§ **Data for review**:
....................

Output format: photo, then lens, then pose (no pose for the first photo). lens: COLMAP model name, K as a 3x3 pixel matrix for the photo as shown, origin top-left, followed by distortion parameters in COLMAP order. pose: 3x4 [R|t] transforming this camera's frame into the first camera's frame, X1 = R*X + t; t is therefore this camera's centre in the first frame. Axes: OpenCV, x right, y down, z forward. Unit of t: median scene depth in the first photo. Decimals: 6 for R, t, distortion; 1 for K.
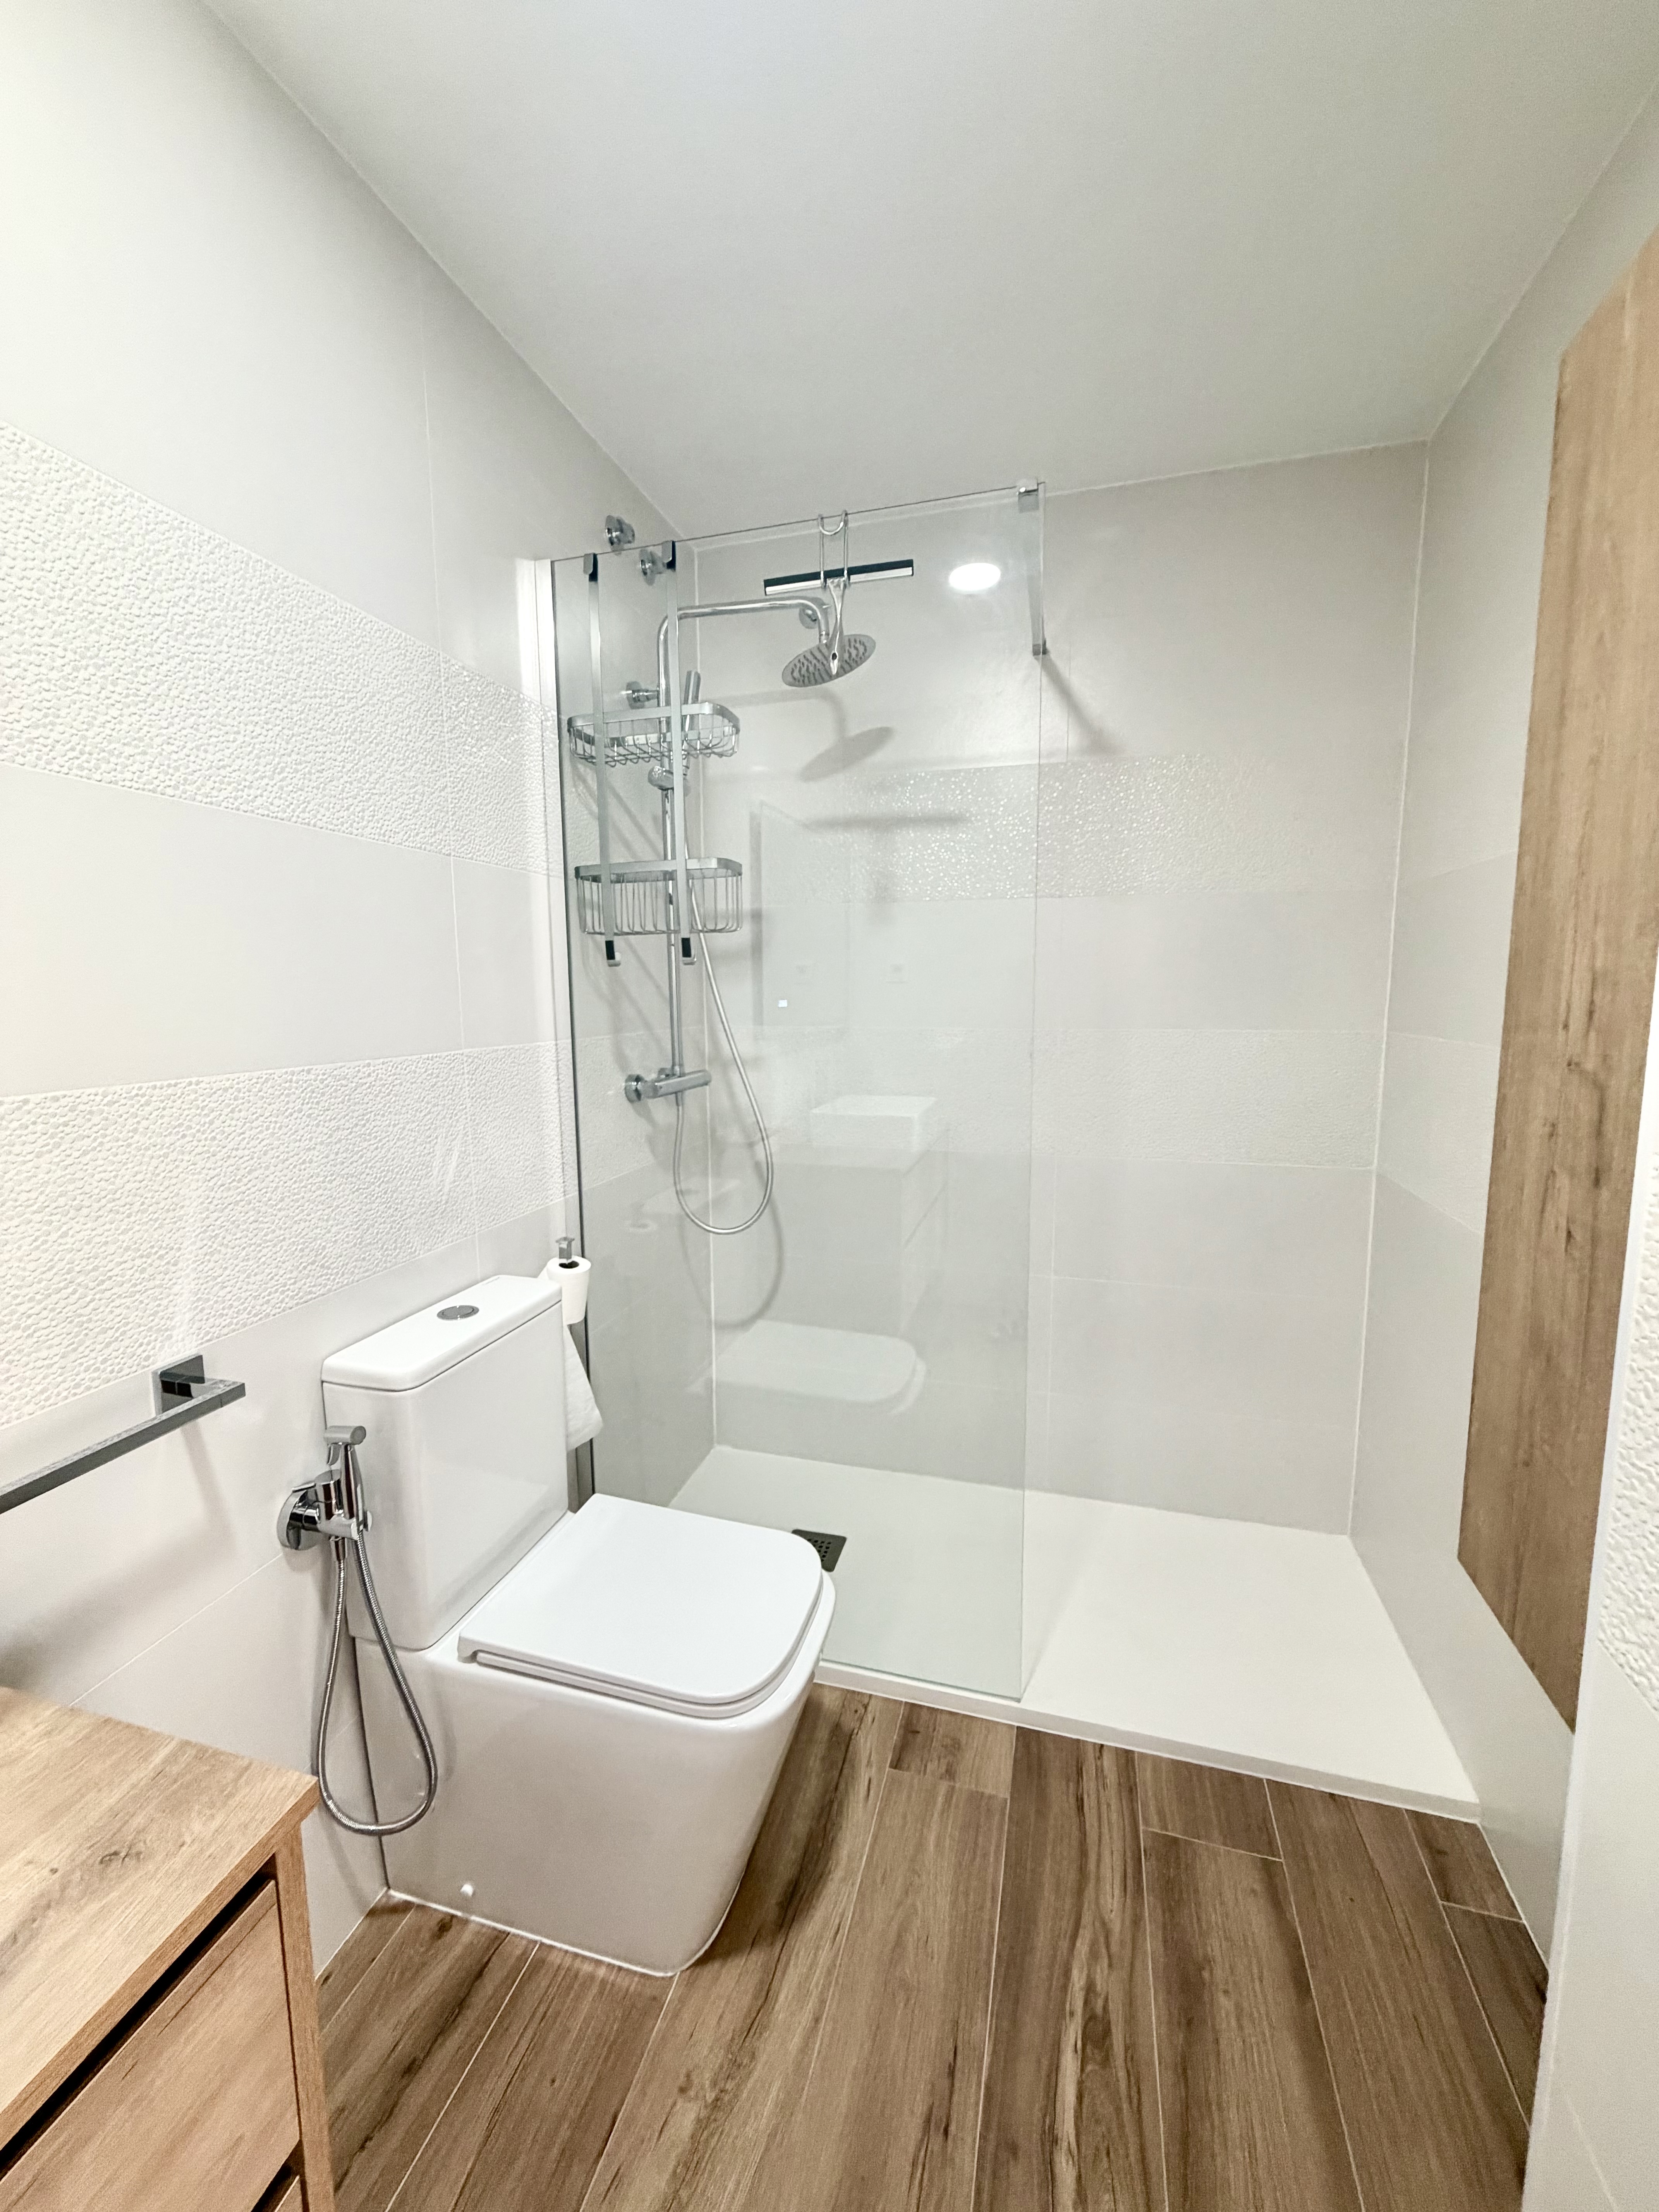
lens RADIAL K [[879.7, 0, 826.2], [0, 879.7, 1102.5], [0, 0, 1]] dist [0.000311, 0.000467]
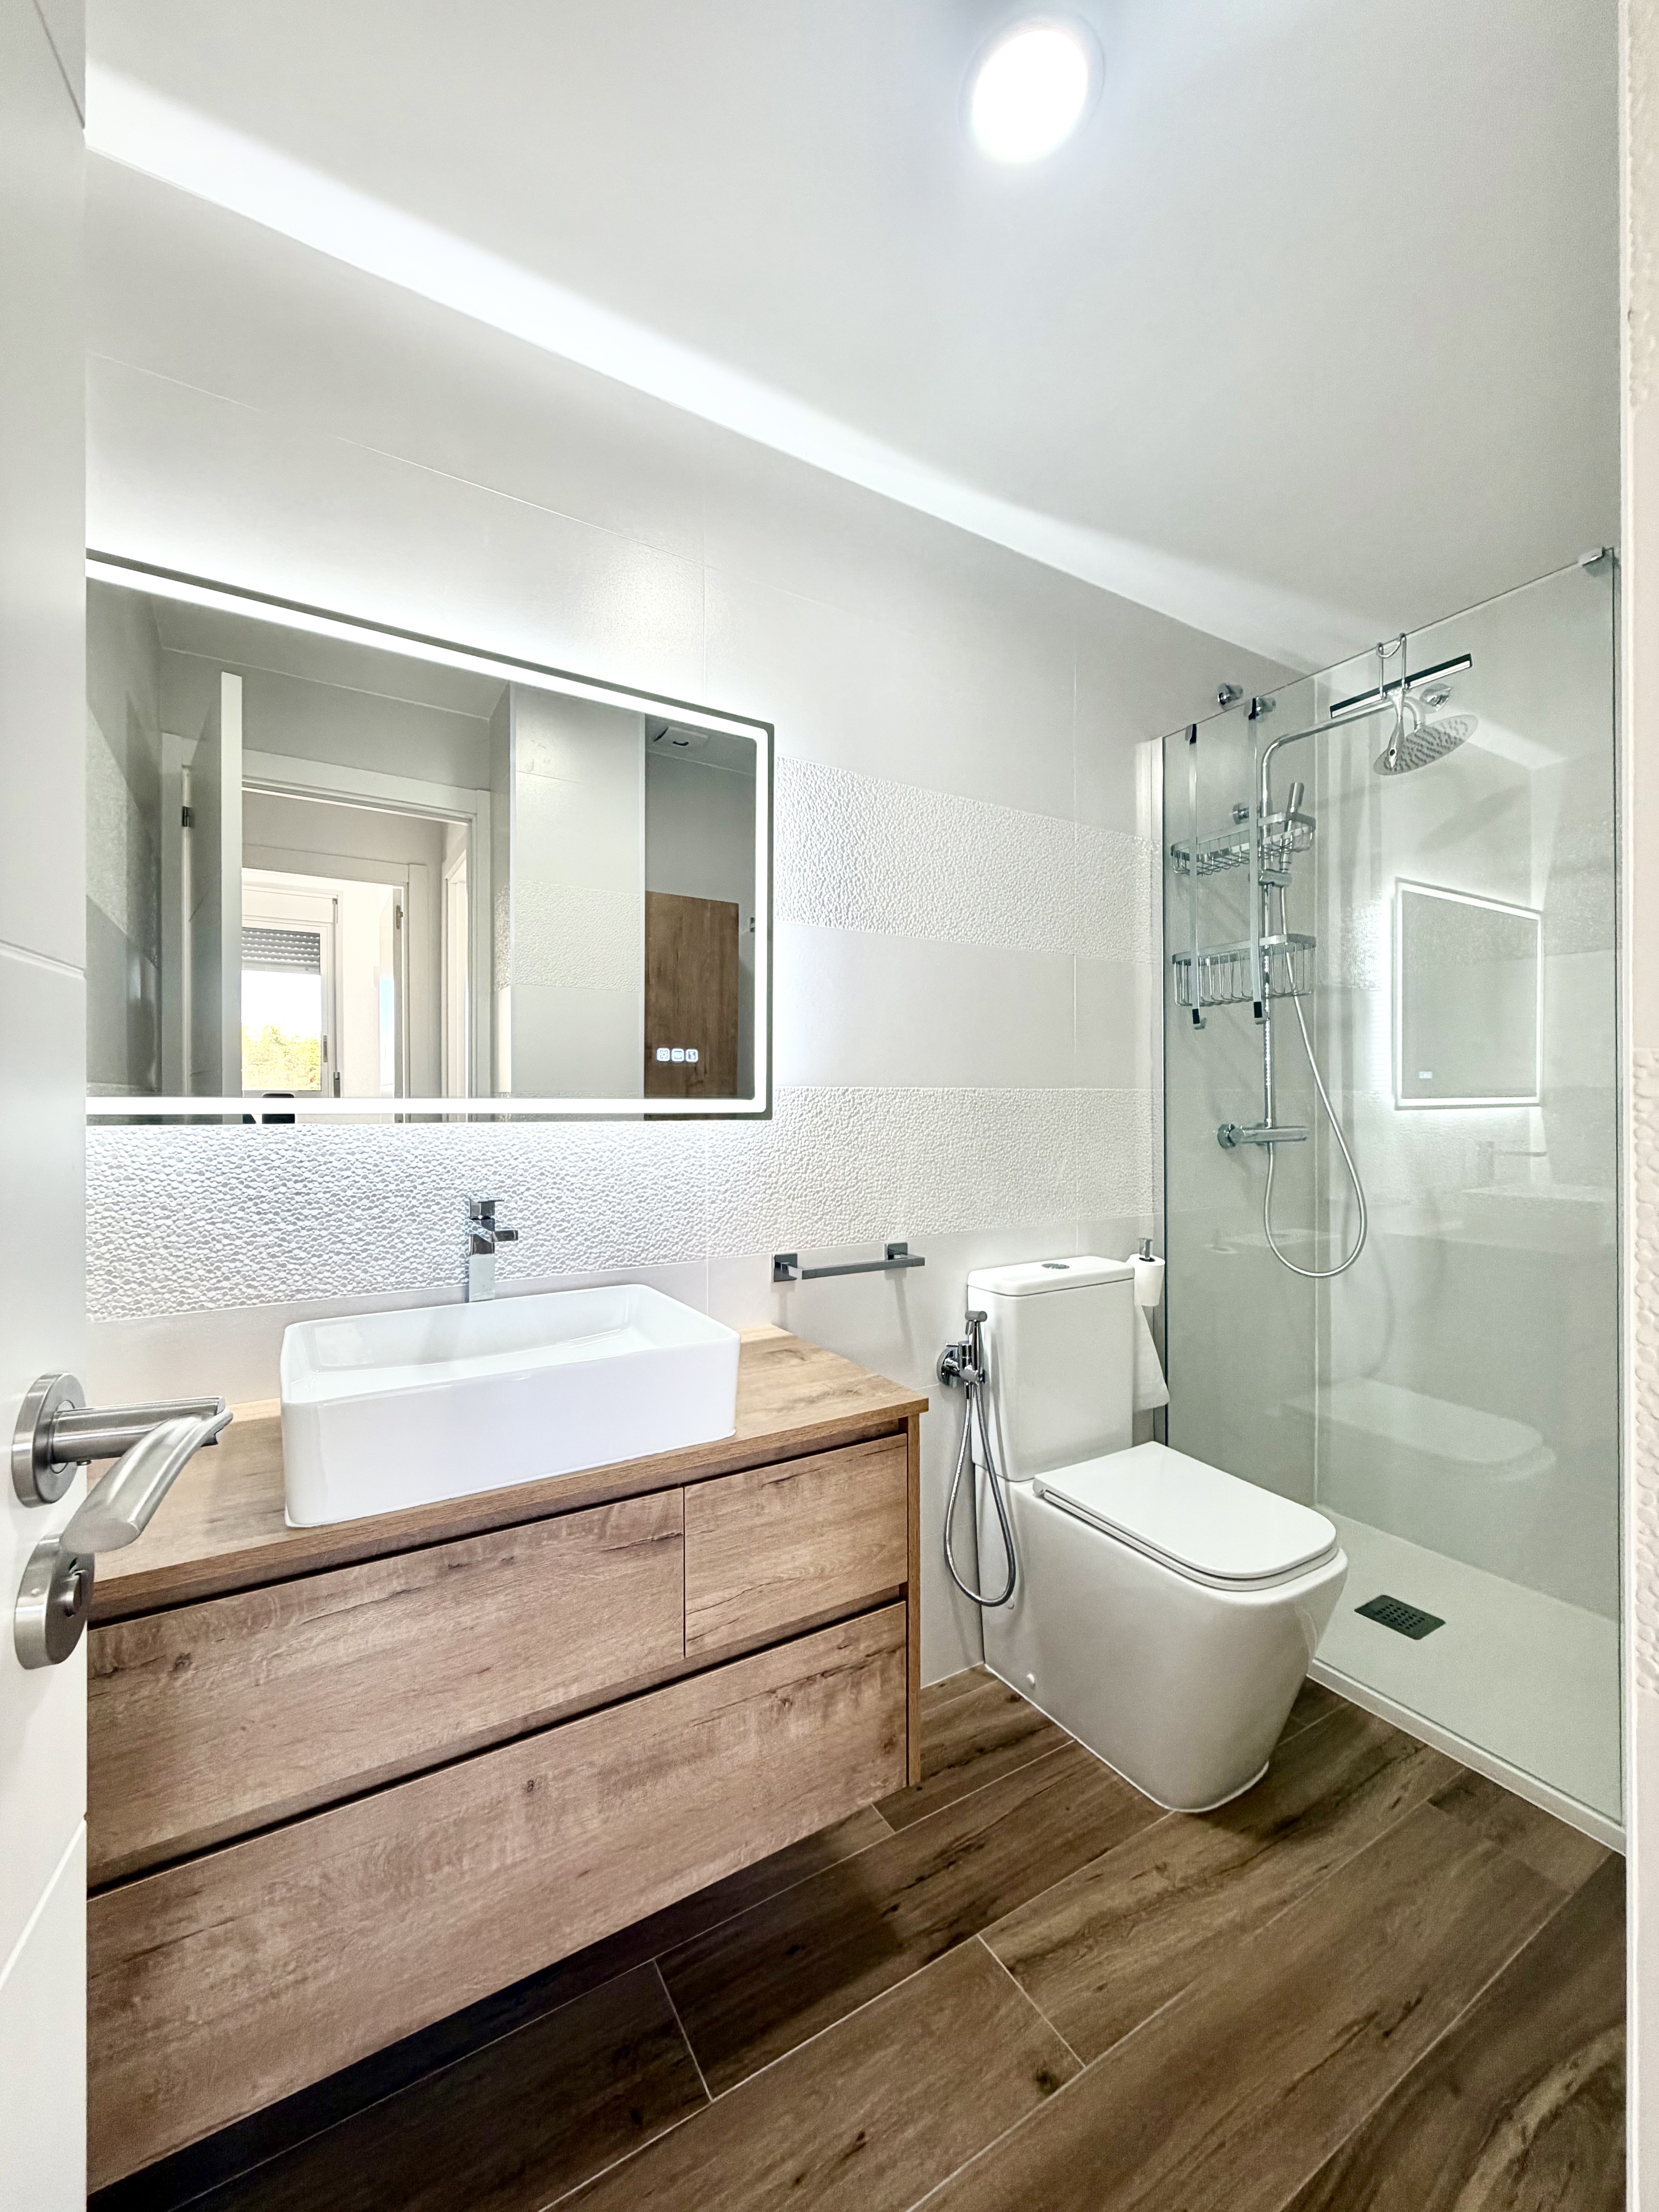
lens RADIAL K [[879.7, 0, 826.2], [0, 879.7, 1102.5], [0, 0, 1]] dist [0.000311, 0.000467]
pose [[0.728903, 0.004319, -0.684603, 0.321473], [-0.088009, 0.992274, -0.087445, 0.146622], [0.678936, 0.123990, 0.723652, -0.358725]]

....................

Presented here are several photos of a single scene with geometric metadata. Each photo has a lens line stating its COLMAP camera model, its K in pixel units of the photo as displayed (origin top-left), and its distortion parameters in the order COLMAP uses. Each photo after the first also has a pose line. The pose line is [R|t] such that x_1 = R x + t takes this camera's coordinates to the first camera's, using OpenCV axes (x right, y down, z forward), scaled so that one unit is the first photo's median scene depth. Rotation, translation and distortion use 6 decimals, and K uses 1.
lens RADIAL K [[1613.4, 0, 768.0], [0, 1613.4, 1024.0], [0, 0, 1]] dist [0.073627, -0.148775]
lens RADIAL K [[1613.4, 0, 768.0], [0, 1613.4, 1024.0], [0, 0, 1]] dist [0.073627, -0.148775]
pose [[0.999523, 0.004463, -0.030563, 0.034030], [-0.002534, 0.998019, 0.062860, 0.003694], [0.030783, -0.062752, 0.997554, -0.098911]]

....................

§ **What you should do**:
Present the lines from the one containing "Output format: photo, then" through the one containing "0.123990, 0.723652, -0.358725]]", both included, as a numbered list. Omit any blank lines and leave out the pictures.

§ **Solution**:
1. Output format: photo, then lens, then pose (no pose for the first photo). lens: COLMAP model name, K as a 3x3 pixel matrix for the photo as shown, origin top-left, followed by distortion parameters in COLMAP order. pose: 3x4 [R|t] transforming this camera's frame into the first camera's frame, X1 = R*X + t; t is therefore this camera's centre in the first frame. Axes: OpenCV, x right, y down, z forward. Unit of t: median scene depth in the first photo. Decimals: 6 for R, t, distortion; 1 for K.
2. lens RADIAL K [[879.7, 0, 826.2], [0, 879.7, 1102.5], [0, 0, 1]] dist [0.000311, 0.000467]
3. lens RADIAL K [[879.7, 0, 826.2], [0, 879.7, 1102.5], [0, 0, 1]] dist [0.000311, 0.000467]
4. pose [[0.728903, 0.004319, -0.684603, 0.321473], [-0.088009, 0.992274, -0.087445, 0.146622], [0.678936, 0.123990, 0.723652, -0.358725]]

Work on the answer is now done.